Arz-ı Mev'ud ve Büyük İsrail hedefi bir komplo teorisi mi?
İsrail'in yayılmacı hedeflerine dair son gelişmeler, Haaretz gazetesinde yayımlanan bir haber ve rejimin Maliye Bakanı Bezazel Smotriç’in açıklamalarıyla tekrar gündeme geldi. Haberde, İsrail’in esir takası müzakerelerini bir kenara bırakarak Gazze’nin ilhakını düşündüğü ve kuzey Gazze’deki operasyonların, bölge halkını güneye tehcire zorlamak için açlık ve korku stratejileri üzerine kurulu olduğu belirtilmişti. Smotriç’in Türkiye’yi hedefe koyması, bu tartışmaları Türkiye’ye de getirdi.

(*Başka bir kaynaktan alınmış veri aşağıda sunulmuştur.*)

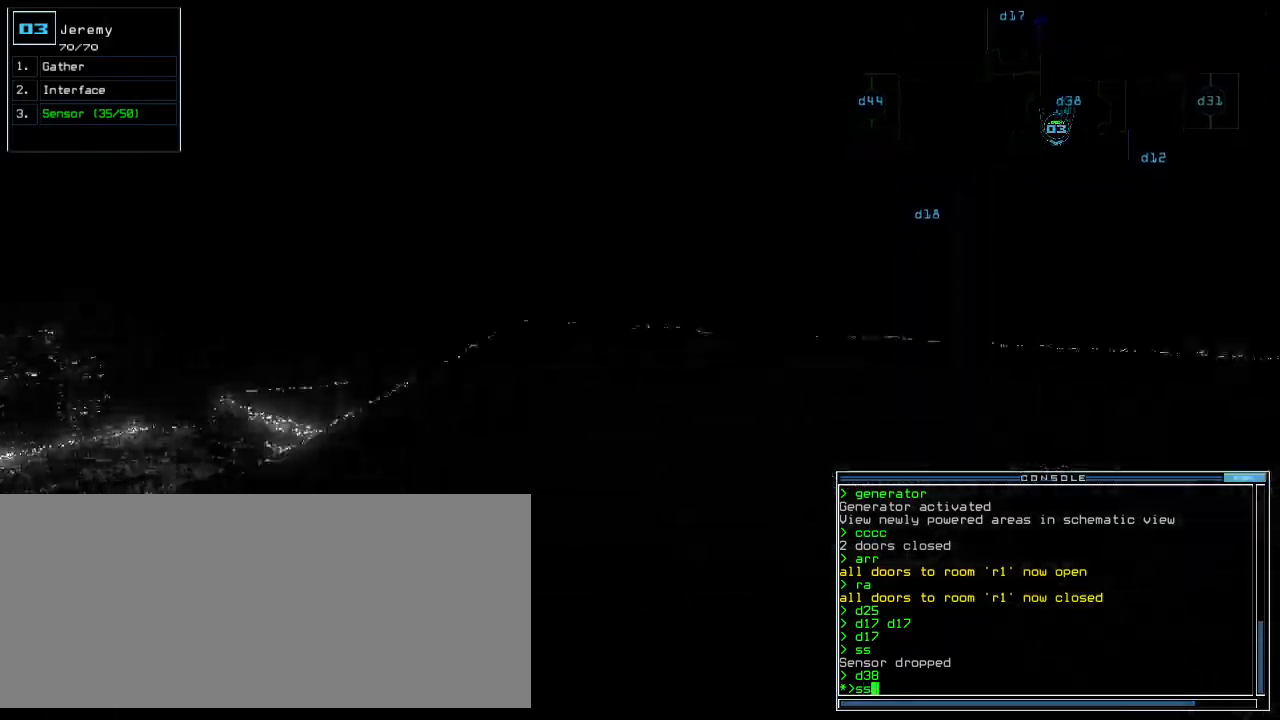
{"keys": ["right", "up"]}
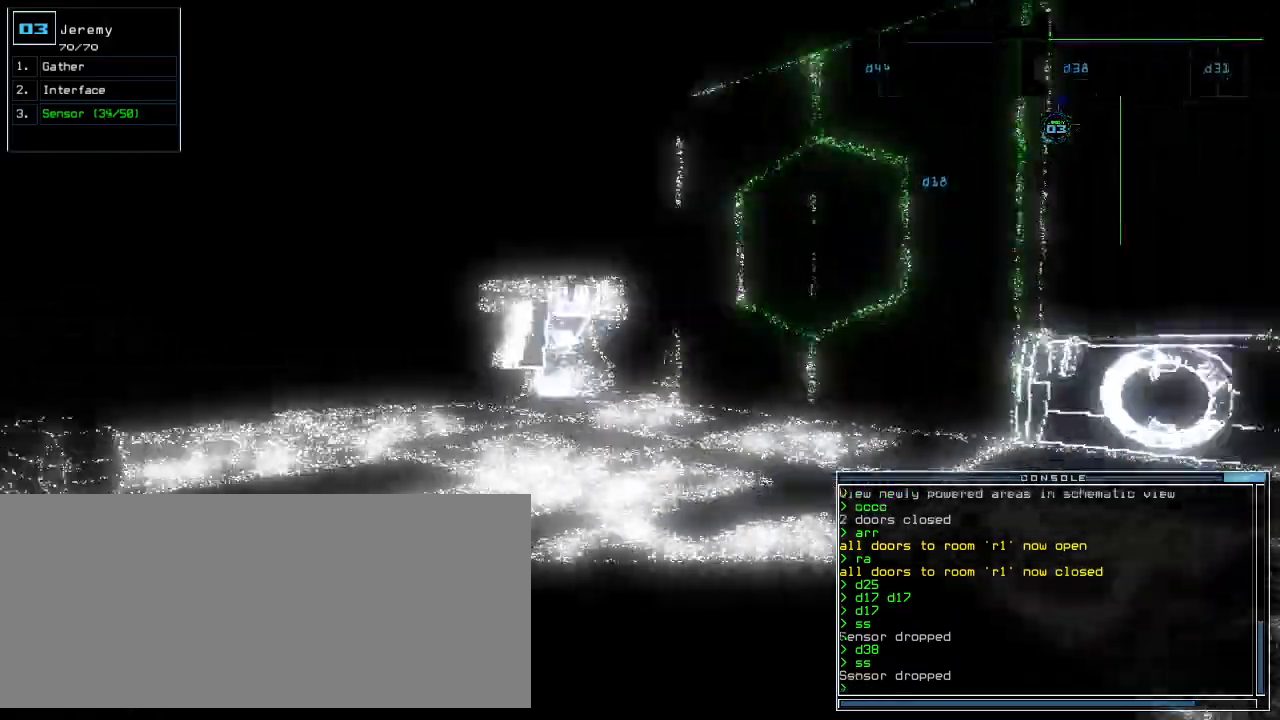
{"keys": ["up"]}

Netanyahu’nun hayallerine inanan yalancı şahitler: Ana akım medya, neden “Büyük İsrail’i” örtbas ediyor?
Nizar Nimr, el-Ahbar
21 Ekim 2024
“Basel Programı ‘Büyük Filistin’ ya da ‘Filistin ve komşu topraklar’ ifadesini içermelidir; aksi takdirde anlamı yoktur.”
— Davis Trietsch, Siyonist lider, 1899.
“Amacımız Lübnan, Doğu Ürdün ve Suriye’yi yok etmektir. Zayıf nokta Lübnan’dır. Sonrasında Arap Lejyonu’nu parçalayacağız, Doğu Ürdün’ü yok edeceğiz ve Suriye’yi devireceğiz; ardından Port Said, İskenderiye ve Sina’ya saldıracağız ve ilerleyeceğiz.”
— David Ben Gurion, Siyonist İsrail'in kurucusu ve ilk başbakanı, 1948.
“Litani ile İsrail arasındaki her şey İsrail ordusunun kontrolünde olmalıdır.”
— Avigdor Lieberman, İsrail Evimiz Partisi Başkanı, 2024.
“Sayda her açıdan mükemmel bir yer. Hammadde mevcut, bir limanı var, konumu uygun ve gelişime açık.”
— Chaim Weizmann, Dünya Siyonist Örgütü Başkanı ve İsrail'in ilk başkanı, 1907.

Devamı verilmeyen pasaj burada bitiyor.